Рассудительно, медленно, размеренно дед Нейко повел речь — сперва о чуме, о страхе, охватившем все село, потом о бедности и только начал было о голоде, как вошла дочь хозяина Тиха — принесла всем кофе. Старики с облегчением вздохнули, увидев, что хоть одно веселое существо осталось в селе. В глазах Тихи, продолговатых и черных, как сливы, играла обычная лукавая улыбка, волосы были гладко причесаны на пробор, щеки свежи, как персики. Она и теперь не могла удержаться от проказ и, подавая старикам кофе, успела шепнуть им — так, чтоб отец не слыхал, — что она просто удивляется, как это чума до сих пор не заберет таких старцев.
— Сохрани бог, милая, — возразил дед Нейко. — Она, как придет, не глядит, старый ты или молодой…
— Нет, ей теперь старые шкуры нужны, — не унималась Тиха. — Она стариков морить пришла.

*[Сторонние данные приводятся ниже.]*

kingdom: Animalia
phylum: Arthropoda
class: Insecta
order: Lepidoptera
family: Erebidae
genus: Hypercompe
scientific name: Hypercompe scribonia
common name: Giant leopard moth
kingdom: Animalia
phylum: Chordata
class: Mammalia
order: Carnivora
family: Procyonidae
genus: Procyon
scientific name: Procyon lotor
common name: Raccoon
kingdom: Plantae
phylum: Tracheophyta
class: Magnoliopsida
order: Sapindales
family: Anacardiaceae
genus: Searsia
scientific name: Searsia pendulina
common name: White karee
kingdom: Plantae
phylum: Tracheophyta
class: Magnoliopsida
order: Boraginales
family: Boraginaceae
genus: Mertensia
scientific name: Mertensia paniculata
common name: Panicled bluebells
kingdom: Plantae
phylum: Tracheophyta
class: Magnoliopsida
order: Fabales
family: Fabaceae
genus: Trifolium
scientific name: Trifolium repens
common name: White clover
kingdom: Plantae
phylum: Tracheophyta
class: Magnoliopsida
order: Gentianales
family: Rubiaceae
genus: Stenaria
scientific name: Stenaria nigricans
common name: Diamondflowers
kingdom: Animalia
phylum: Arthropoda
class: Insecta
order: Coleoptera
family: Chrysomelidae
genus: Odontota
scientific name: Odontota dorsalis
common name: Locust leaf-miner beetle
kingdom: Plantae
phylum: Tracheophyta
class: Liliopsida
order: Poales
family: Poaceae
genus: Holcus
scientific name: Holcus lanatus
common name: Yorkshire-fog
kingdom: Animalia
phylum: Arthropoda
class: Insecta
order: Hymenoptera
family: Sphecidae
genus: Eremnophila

И, прежде чем Хаджи разобрал, о чем разговор, вышла. Дед Нейко кашлянул, во-первых, чтобы заглушить шутку девушки, а во-вторых, чтоб приготовиться к дальнейшему, и опять заговорил о чуме, потом о голоде, потом опять о чуме. И в заключение объявил:
— На тебя все село смотрит, Хаджи. Будь отцом родным…
В эту решительную минуту старики опустили глаза в землю и стали ждать, что скажет Хаджи Драган. Вдруг комната огласилась громким веселым смехом: захохотал Хаджи Драган. Старики взглянули на него с удивлением. Дороден был Хаджи Драган, и, пока он так смеялся, откинувшись назад, все тело его тряслось, а лицо налилось кровью.
— И за этим-то вы пришли ко мне? — загремел его низкий голос. — Да ведь я… Ха-ха-ха! Я нынче свадьбу играть буду, а вы мне о смерти толкуете.
— Что ты говоришь, Хаджи? — промолвил дед Нейко. — Может ли это быть?
— А почему же не может? Говорю вам, Тиху замуж выдаю. Одна дочь осталась у меня, ну и выдаю ее.
— Ладно ли будет, Хаджи? Народ мрет…
— Кто мрет? Где? Что вы чепуху болтаете? Никакой чумы нет, говорю вам. А ежели кто и мрет, так со страху. Бывает так: испугался человек, захотел умереть — ну и помер. Я ведь не спятил: была бы чума, разве стал бы я к свадьбе готовиться?